不光如此,玄霜還發現京城突然出現了許多江湖人士,這其中便包括程浩。據程浩講,他們是發現了魔教人士的異動,追蹤他們至京城的。
「看來又是一個多事之秋!」,汝嫣感嘆道。
據消息稱成王宇文泰與其第三子宇文長鴻也回了京,汝嫣想起那日在獄中听歐陽洪冰說過,歐陽洪冰所住的揚州府邸與紫菱院都同屬宇文長鴻的產業,那麼,對于歐陽洪冰一案,汝嫣總覺得能從這位世子身上探出一二。
如果突然去找宇文長鴻詢問歐陽洪冰的案子自然是顯得過于唐突了。
好在汝嫣又听聞兩日後,長公主宇文漾將在嚴府給宇文泰父子接風洗塵。平時汝嫣與宇文漾的關系還不錯,最起碼是沒有弄得像與宇文昭那般僵,所以到時借故去嚴府走一趟還是合乎情理的。
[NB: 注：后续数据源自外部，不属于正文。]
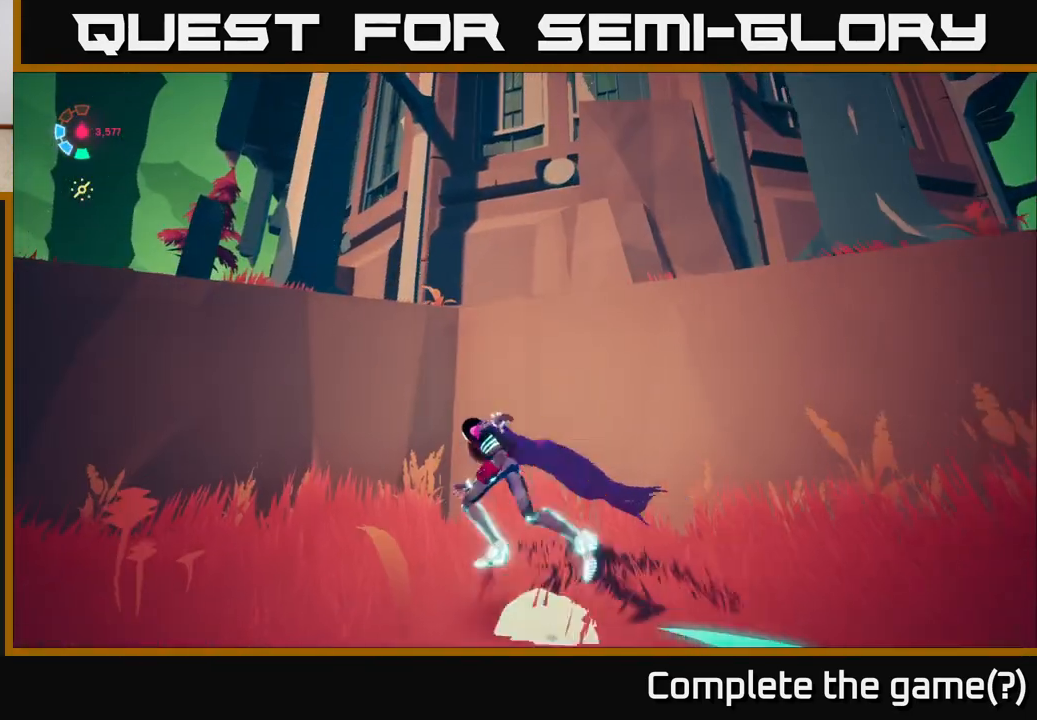
{"buttons": ["A", "L2"], "left_stick": "up-left", "right_stick": "center", "events": [[200, "A", "up"], [283, "A", "down"]]}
兩日後,汝嫣便帶上紫風去嚴府找了宇文漾,借故邀請宇文漾上她府上品茶下棋。
汝嫣到嚴府的時候宇文昭等人已經在那兒了,既然汝嫣已經來了,宇文漾自然也不好意思趕人走,再說嚴無忌見了紫風那是留都來不及。
汝嫣一看在場的有三位陌生的男子,一位看樣子年紀已有四五十歲,另外兩位則正值壯年,可見年長者便為成王宇文泰。
宇文家族普通長相都十分出眾,然而這宇文泰似乎有點不在弦上了,宇文泰整個人十分地干瘦,像是一株被榨干了水分的千前老槐,干癟而黝黑。眼窩深陷,反倒顯得一雙眼楮十分地突出而有神,猶如懸崖上時時準備著獵食的老鷹,眉骨上唇都是桀驁地朝前探出,整體給人的感覺是此人諱莫如深,憑添了幾分凶狠來。
汝嫣上前給宇文泰行了行,因另外兩位男子她也猜不著他們的具體身份,便問宇文漾道︰「敢問這兩位是?」
那兩位男子,年紀稍長一點的長得五大三粗,彪悍而粗獷,另一位則是溫文爾雅,書卷氣十足。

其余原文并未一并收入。